# Task item
Where the line with "一戸建数, 脇町: 2300 -> 1228" appears below, start writing out lines exactly, and finish with the line with "一戸建数, 穴吹町口山: 100 -> 398", which is included; write out nothing else.

# Source data
====================

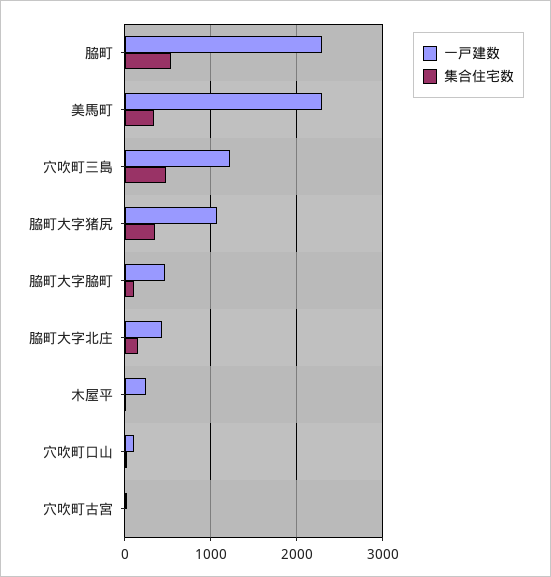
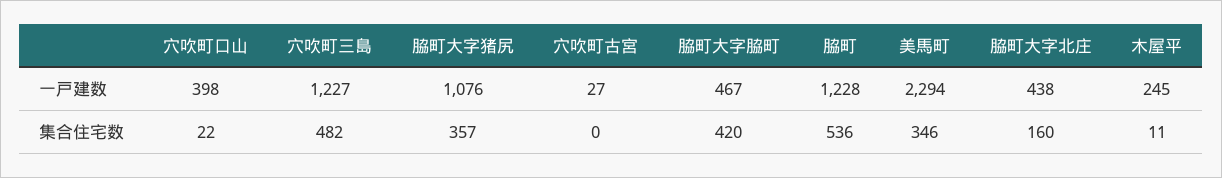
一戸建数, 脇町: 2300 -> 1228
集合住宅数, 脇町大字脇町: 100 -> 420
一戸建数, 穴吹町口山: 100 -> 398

====================

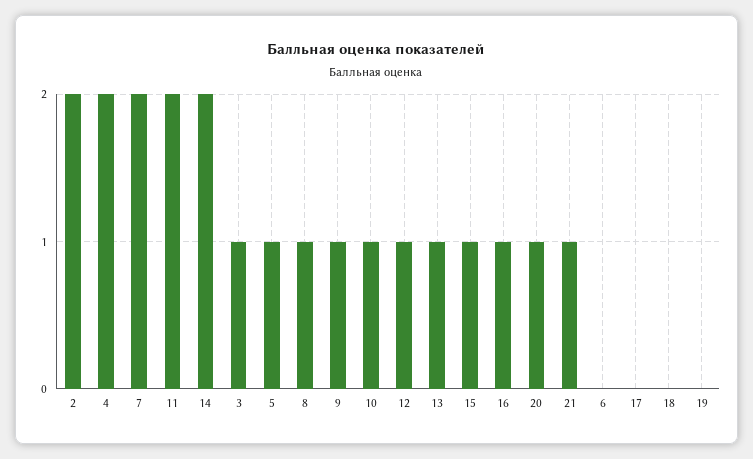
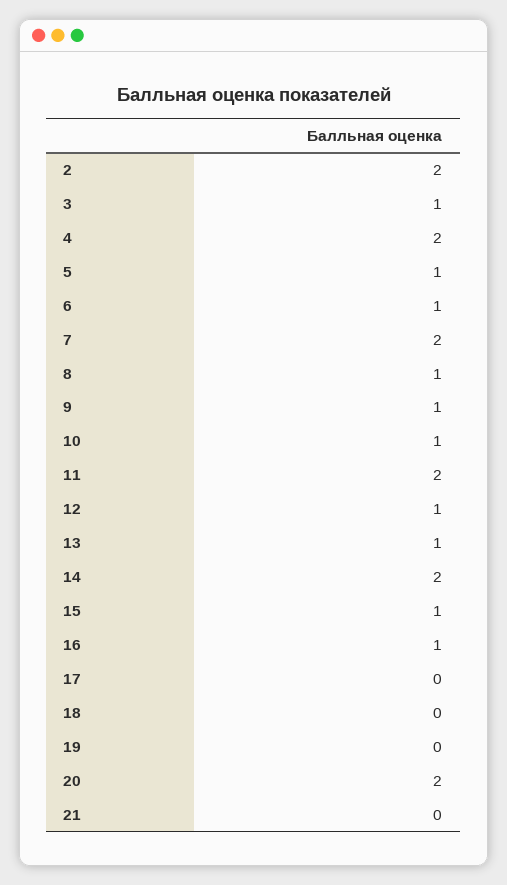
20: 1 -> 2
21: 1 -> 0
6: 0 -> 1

====================

# Result
一戸建数, 脇町: 2300 -> 1228
集合住宅数, 脇町大字脇町: 100 -> 420
一戸建数, 穴吹町口山: 100 -> 398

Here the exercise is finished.